__Raw data__
----

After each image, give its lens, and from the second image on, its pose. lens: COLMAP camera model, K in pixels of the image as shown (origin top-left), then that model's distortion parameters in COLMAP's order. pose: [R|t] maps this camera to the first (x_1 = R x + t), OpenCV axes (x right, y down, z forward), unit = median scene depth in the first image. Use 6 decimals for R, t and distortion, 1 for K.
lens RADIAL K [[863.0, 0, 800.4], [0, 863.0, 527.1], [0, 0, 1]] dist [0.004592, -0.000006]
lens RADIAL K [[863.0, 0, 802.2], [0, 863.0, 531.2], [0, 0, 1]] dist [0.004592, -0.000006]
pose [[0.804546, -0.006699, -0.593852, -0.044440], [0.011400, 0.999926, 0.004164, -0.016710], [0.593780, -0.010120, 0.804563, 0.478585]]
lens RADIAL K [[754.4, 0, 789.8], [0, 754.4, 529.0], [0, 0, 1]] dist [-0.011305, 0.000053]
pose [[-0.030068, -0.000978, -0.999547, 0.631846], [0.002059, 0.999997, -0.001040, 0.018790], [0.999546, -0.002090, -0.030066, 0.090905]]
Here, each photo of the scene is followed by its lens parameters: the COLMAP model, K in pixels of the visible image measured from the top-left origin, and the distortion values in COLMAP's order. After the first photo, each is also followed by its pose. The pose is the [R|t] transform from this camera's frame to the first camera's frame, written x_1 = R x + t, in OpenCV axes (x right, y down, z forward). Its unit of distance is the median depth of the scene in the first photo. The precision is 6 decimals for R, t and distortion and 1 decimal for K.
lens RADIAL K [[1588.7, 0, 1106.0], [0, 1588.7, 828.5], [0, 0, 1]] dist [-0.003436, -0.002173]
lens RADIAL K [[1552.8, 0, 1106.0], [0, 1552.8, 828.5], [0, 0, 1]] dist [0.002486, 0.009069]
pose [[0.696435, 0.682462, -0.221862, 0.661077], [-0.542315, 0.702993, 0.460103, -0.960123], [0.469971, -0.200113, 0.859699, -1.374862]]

----

__Required action__
The material is to be written out once more, exactly and in full.

__Solution__
After each image, give its lens, and from the second image on, its pose. lens: COLMAP camera model, K in pixels of the image as shown (origin top-left), then that model's distortion parameters in COLMAP's order. pose: [R|t] maps this camera to the first (x_1 = R x + t), OpenCV axes (x right, y down, z forward), unit = median scene depth in the first image. Use 6 decimals for R, t and distortion, 1 for K.
lens RADIAL K [[863.0, 0, 800.4], [0, 863.0, 527.1], [0, 0, 1]] dist [0.004592, -0.000006]
lens RADIAL K [[863.0, 0, 802.2], [0, 863.0, 531.2], [0, 0, 1]] dist [0.004592, -0.000006]
pose [[0.804546, -0.006699, -0.593852, -0.044440], [0.011400, 0.999926, 0.004164, -0.016710], [0.593780, -0.010120, 0.804563, 0.478585]]
lens RADIAL K [[754.4, 0, 789.8], [0, 754.4, 529.0], [0, 0, 1]] dist [-0.011305, 0.000053]
pose [[-0.030068, -0.000978, -0.999547, 0.631846], [0.002059, 0.999997, -0.001040, 0.018790], [0.999546, -0.002090, -0.030066, 0.090905]]
Here, each photo of the scene is followed by its lens parameters: the COLMAP model, K in pixels of the visible image measured from the top-left origin, and the distortion values in COLMAP's order. After the first photo, each is also followed by its pose. The pose is the [R|t] transform from this camera's frame to the first camera's frame, written x_1 = R x + t, in OpenCV axes (x right, y down, z forward). Its unit of distance is the median depth of the scene in the first photo. The precision is 6 decimals for R, t and distortion and 1 decimal for K.
lens RADIAL K [[1588.7, 0, 1106.0], [0, 1588.7, 828.5], [0, 0, 1]] dist [-0.003436, -0.002173]
lens RADIAL K [[1552.8, 0, 1106.0], [0, 1552.8, 828.5], [0, 0, 1]] dist [0.002486, 0.009069]
pose [[0.696435, 0.682462, -0.221862, 0.661077], [-0.542315, 0.702993, 0.460103, -0.960123], [0.469971, -0.200113, 0.859699, -1.374862]]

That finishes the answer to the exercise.